The pianist achieves this happy balance chiefly thanks to his tempi and phrasing. Although some of the preludes in particular (the E♭ Major [CD.1 tr.13] and A Major [CD.3 tr.13] ones, for example) are taken a little on the slow side, they never actually falter. On the other hand, there is a dignity and weight to this pacing (in the F minor fugue [CD.1 tr.24], for example) which is so well-conceived as to reassure us that, although Luisi's original conception may have been built on deliberation, his execution conveys great expressivity and attachment to the music. The melodic invention and sense of entering a world of great profundity is retained as well.

If you object to the use of the modern piano, there will be every reason to object to this set: it is very pianistic. The F♯ pair [CD.2 tr.s 1, 2], for example, emphasize the instrument's almost nasal qualities… the attack and decay of notes sandwiching a gently vibrating sound is loud and clear. Yet if you concentrate instead on the lines of melody, accompaniment, you can hardly fail to be struck by the sure but unobtrusive control that Luisi has over the works. He has not arrogated them to himself as pianists like Richter (RCA Victor Special Imports 260949) did. But he has that plainness and directness that Fischer (EMI Classics 91951) had; as though looking "through" the piano to the essence of the music itself. That in some way offsets any wish to stay with the palette of timbres and sounds for which Bach imagined the works – and abandon the piano for the harpsichord. Luisi concentrates on the mathematics, the systemic conception of contrapuntal writing; and seems aware of this in such a way that he refrains from overplaying the phrasing and sense of structuring which could also all too easily have resulted in a mechanical approach.

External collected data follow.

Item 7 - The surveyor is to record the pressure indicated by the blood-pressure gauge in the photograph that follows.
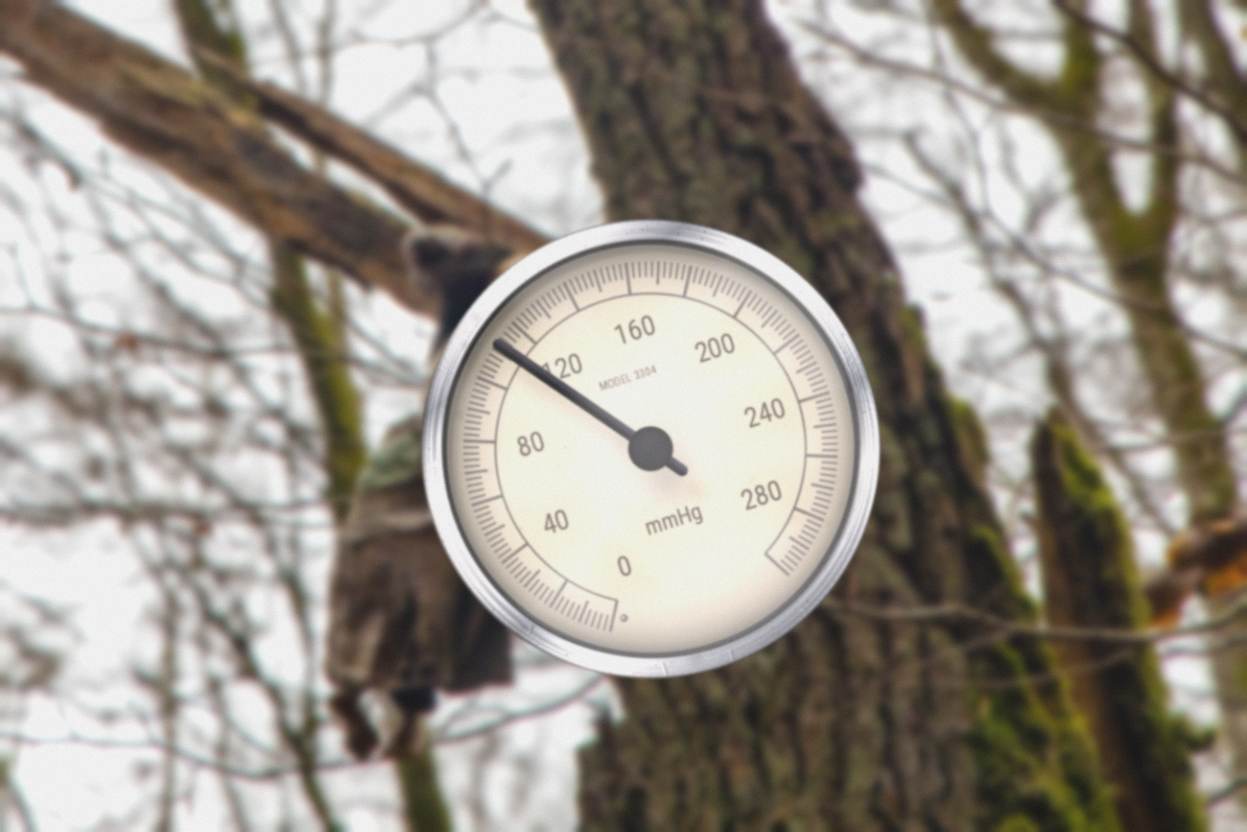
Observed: 112 mmHg
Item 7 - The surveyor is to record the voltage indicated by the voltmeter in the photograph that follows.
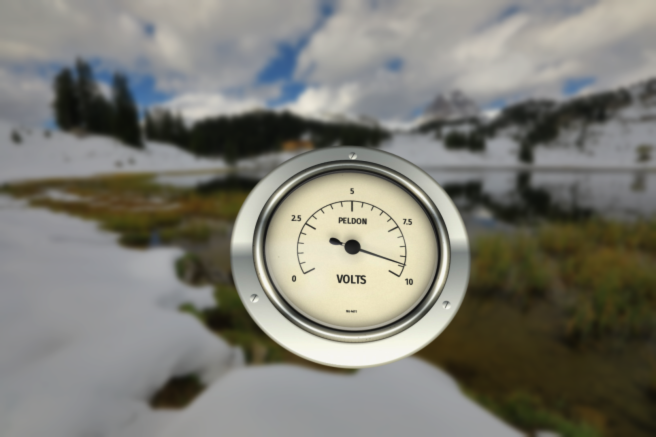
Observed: 9.5 V
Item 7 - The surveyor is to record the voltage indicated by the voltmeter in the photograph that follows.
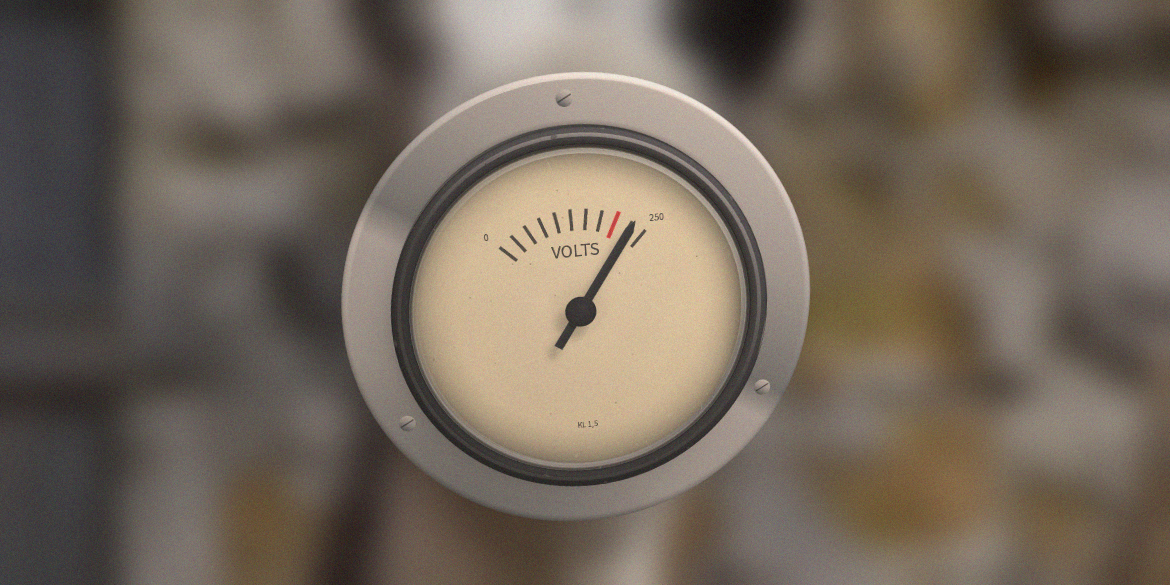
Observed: 225 V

Luisi's is a concept that will neither rush nor get excited about the beauty or profundity of the music; but at the same time which avoids the pedestrian or mundane: the G Major pair [CD.2 tr.s 5, 6] are cases in point of this happy balance. Focused, unelaborate, forward-moving, demonstrative without being emphatic or strident. He seems to be taking pride in the near tranquility that he achieves by knowing the music and having such a clear idea of how he wants it to sound. This is comforting because Luisi's is likely to become a recording which one will want to return to. No one account will ever say it all. This one should stand the test of repeated listening well.

The recording is close and focused; it was made in 2005 at the Temple rue (not "due" as the booklet, which has a number of typographical and syntactical errors, has it – it's not up to Centaur's usual standards at all) Pierre Nicole in Paris. This is unlikely to be your first choice for a piano version of the Well-Tempered Clavier (that would be Rosalyn Tureck on Deutsche Grammophon (463305) for a historical, Glenn Gould on Sony (42266) for a less recent or András Schiff on Decca (414388) for a modern performance). But one to be considered closely nevertheless. Recommended.